Scientists at Siemens, Germany have developed a printed organic solar cell with an efficiency of 5%. In the present state of the art they expect this to reach 7%. If the cell is cheap enough in the market place, this will still be an attractive proposition especially where there is no constraint on the size of platform. The cost of electricity per kWh will still be substantially less than for conventional silicon PVs.
A further step has been taken by chemists at the University of California at Berkeley. They have developed a flexible solar cell that can be painted onto any surface. Their solar cell is a hybrid consisting of inorganic nanorods dispersed within an organic polymer or plastic. The nanorods are manufactured in a solution containing cadmium selenide to a diameter of around 7 nanometres (nm). These absorb sunlight. The nanorods are then mixed with a plastic semi-conductor to coat a transparent electrode to a thickness of 200 nm. The cell is completed with an aluminium coating to act as a back electrode.
The nanorods behave like wires able to absorb light of a particular wavelength. When subjected to light they generate an electron plus an electron hole. The electron travels the length of the rod to be collected by the aluminium electrode. The hole, which mimics an electron, is transferred to the plastic or hole carrier where it migrates to its electrode thereby creating a current.

**TASK INSTRUCTIONS**
A. In the solar cell text, what thickness of coating do the nanorods and plastic semiconductor form on the transparent electrode?
B. Continue the solar cell text from where it stops.

**SUPPLIED INFORMATION**
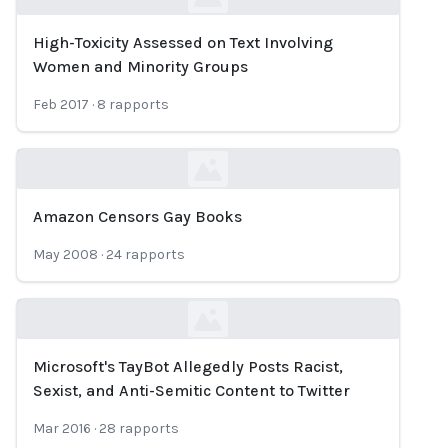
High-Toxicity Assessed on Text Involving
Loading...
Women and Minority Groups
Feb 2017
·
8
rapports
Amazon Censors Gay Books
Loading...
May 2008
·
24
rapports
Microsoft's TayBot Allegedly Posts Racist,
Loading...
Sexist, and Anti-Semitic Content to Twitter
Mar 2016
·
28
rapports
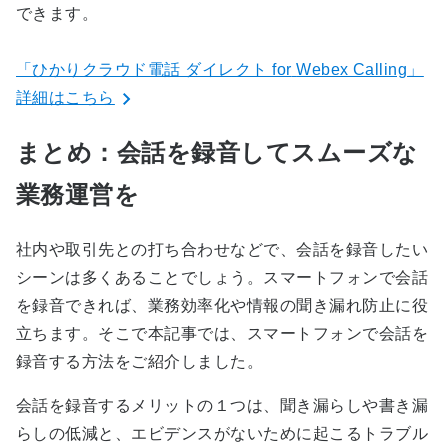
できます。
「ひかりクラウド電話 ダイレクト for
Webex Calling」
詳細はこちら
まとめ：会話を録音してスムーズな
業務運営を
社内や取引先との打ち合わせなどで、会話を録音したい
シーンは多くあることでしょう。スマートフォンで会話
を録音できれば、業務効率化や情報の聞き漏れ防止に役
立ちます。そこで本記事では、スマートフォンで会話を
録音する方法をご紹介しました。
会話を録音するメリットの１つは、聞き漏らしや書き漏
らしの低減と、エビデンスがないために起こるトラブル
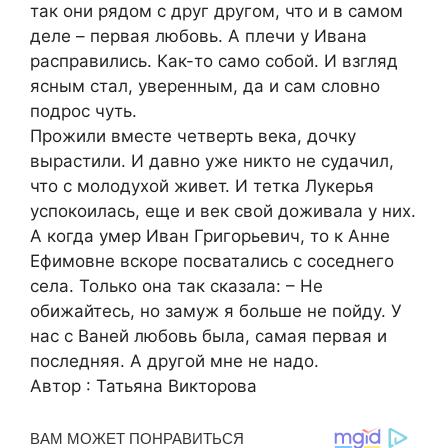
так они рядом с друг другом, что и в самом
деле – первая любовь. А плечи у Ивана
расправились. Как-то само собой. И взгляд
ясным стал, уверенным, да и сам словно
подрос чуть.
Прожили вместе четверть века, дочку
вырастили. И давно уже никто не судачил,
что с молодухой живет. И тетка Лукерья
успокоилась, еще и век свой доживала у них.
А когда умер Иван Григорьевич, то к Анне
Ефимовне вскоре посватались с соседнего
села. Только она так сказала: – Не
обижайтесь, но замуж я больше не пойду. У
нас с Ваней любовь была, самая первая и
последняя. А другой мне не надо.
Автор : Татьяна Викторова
* * *
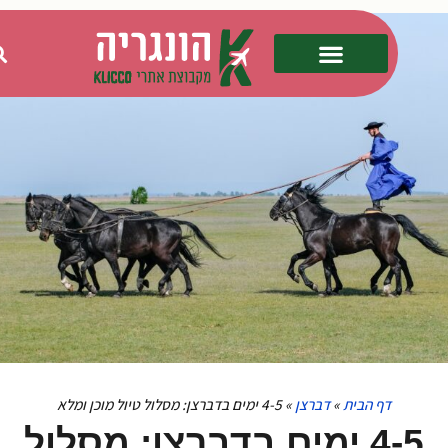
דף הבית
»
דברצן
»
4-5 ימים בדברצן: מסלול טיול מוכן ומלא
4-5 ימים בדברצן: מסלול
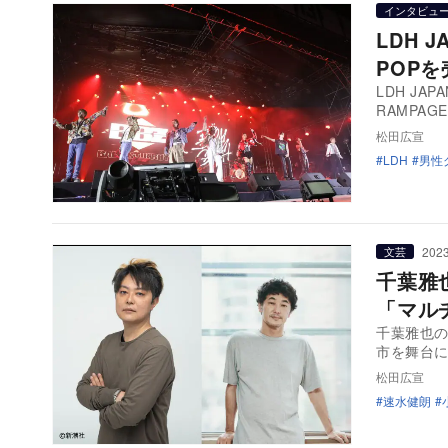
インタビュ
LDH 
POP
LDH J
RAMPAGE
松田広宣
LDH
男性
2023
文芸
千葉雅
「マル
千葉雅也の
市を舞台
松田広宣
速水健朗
--
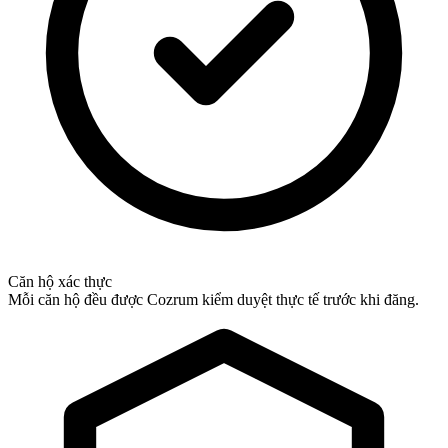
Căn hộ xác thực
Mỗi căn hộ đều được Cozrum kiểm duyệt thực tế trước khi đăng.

**PER-TASK ANSWERS**
A. 200 nanometers.

B.
At present hybrid solar cells based on nanorods and plastic semiconductors achieve an efficiency of 2%. However, there is confidence among the scientists that realizing an efficiency of 10% will only be a matter of time.
The researchers claim that using inorganic semiconductors coupled with organic polymers achieves the best of both worlds since polymers offer the advantage of processing at room temperature which is relatively low cost and permits the use of a flexible substrate. Inorganic semiconductors have well-established electronic properties well suited as solar cell material.
If efficiency can be raised to 10% this promises to revolutionize the PV industry, for example by incorporating light concentrators in the cell. A commercial solar cell might have three layers to absorb light across the spectrum of sunlight.
Researchers at the University of Toronto led by Edward Sargent have come up with a novel material which contains semi-conductor nanocrystals that respond to the infra-red end of the light spectrum. This enables them to produce more electricity pro rata than conventional solar cells. The cells are so small that they can be held in suspension in solution such as paint or dye. This gives the technology considerable potential, for example to be painted onto walls of buildings and incorporated into fabrics. These plastic solar cells are claimed to be cheap and amenable to mass production. The inventors are confident it will transform the PV industry within ten years.1
Scientists at Cambridge University are developing an organic cell which uses two different types of carbon molecule, which, when mixed together, separate into layers and start converting light to electricity. So far the device has achieved 34% efficiency but only in the blue-green part of the spectrum. The objective is to encompass the whole spectrum. This would seem to be a technology to watch.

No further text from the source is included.